OpenAI will give the U.S. government a 30-day early look at its frontier AI models before public release, confirming compliance with the executive order President Trump signed June 2.
George Osborne, OpenAI’s head of countries, made the announcement Friday at SXSW London. The EO asks companies to voluntarily let federal agencies benchmark a model’s “advanced cyber capabilities” and determine whether it qualifies as a “covered frontier model.” It’s explicit: no mandatory licensing or preclearance, for now.
The order also directs the Attorney General to prioritize enforcement against anyone using AI for cyberattacks or cybercrime. The DOJ gets the stick; developers get the carrot of being listed as “trusted partners” with early model access.
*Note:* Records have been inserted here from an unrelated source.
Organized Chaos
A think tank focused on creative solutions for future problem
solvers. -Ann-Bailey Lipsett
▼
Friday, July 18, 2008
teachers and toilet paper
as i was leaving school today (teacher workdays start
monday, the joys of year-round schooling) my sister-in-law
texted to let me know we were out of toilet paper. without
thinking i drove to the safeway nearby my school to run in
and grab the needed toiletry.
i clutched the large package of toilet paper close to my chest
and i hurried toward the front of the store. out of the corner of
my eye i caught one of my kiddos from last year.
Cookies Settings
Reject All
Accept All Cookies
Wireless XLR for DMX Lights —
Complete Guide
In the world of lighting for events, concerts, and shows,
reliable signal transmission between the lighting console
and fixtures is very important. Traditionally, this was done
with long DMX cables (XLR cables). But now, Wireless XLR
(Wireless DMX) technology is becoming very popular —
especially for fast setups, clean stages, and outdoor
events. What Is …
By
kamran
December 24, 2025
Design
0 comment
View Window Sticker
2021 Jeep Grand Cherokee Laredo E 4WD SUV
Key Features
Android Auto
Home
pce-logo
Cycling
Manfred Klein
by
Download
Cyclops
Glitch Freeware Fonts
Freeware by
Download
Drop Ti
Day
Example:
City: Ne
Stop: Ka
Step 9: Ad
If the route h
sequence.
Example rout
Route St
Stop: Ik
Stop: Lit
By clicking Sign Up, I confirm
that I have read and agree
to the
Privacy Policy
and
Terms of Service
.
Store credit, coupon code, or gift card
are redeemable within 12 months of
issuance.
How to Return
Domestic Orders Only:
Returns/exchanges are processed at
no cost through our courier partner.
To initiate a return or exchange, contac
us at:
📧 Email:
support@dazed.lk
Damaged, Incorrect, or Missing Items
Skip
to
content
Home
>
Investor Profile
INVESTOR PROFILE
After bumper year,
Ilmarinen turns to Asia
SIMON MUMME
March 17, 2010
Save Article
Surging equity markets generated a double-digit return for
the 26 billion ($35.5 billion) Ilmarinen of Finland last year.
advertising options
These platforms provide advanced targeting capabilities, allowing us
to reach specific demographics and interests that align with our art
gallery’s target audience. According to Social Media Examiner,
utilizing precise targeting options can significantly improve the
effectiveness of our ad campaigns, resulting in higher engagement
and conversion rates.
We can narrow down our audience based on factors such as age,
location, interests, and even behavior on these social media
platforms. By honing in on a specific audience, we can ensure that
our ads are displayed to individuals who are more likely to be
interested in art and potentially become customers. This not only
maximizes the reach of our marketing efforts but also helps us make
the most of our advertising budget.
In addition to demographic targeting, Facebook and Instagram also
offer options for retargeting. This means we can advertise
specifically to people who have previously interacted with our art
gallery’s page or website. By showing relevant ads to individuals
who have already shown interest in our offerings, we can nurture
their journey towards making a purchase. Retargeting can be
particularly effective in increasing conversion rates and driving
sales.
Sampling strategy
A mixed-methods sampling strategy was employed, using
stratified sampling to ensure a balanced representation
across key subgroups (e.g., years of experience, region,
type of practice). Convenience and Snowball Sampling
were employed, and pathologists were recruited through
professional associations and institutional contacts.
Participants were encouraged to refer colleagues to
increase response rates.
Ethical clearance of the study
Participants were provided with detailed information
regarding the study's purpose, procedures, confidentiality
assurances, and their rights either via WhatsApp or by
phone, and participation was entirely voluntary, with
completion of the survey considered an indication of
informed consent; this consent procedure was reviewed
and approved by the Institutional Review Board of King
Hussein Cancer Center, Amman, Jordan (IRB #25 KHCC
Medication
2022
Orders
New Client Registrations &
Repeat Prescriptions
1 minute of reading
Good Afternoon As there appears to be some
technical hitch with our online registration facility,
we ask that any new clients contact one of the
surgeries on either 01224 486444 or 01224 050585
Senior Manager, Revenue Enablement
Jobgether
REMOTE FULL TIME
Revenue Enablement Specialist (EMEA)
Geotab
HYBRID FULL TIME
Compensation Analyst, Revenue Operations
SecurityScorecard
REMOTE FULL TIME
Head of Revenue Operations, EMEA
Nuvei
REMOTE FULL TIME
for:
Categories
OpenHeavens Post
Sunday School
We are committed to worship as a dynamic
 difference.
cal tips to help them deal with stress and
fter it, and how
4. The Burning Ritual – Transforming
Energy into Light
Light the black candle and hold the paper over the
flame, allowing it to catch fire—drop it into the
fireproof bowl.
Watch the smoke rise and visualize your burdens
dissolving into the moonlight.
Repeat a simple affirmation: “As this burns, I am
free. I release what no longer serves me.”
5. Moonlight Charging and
The day before, Anthropic published a call for a global pause or coordinated slowdown in frontier AI development, citing recursive self-improvement risk: AI systems increasingly capable of building the next generation autonomously. Anthropic’s own data shows Claude now accounts for more than 80% of code contributions to its own codebase.
That’s the split worth watching. OpenAI’s voluntary compliance normalizes government pre-release access as an industry practice. Anthropic’s conditional pause proposal frames the same moment as a governance crisis. Every other lab now has to pick a public position, and the voluntary framework has a natural upgrade path: if benchmarking becomes routine, the gap between “voluntary” and “required” closes faster than most legal teams are planning for. Any founder building on frontier models should map which roadmap features get delayed if a 30-day federal review becomes the de facto standard before launch.
Sam Altman endorsed the order on X: “new EO gets the balance right.” Osborne added OpenAI suggested safety-tracking to governments globally, not just Washington.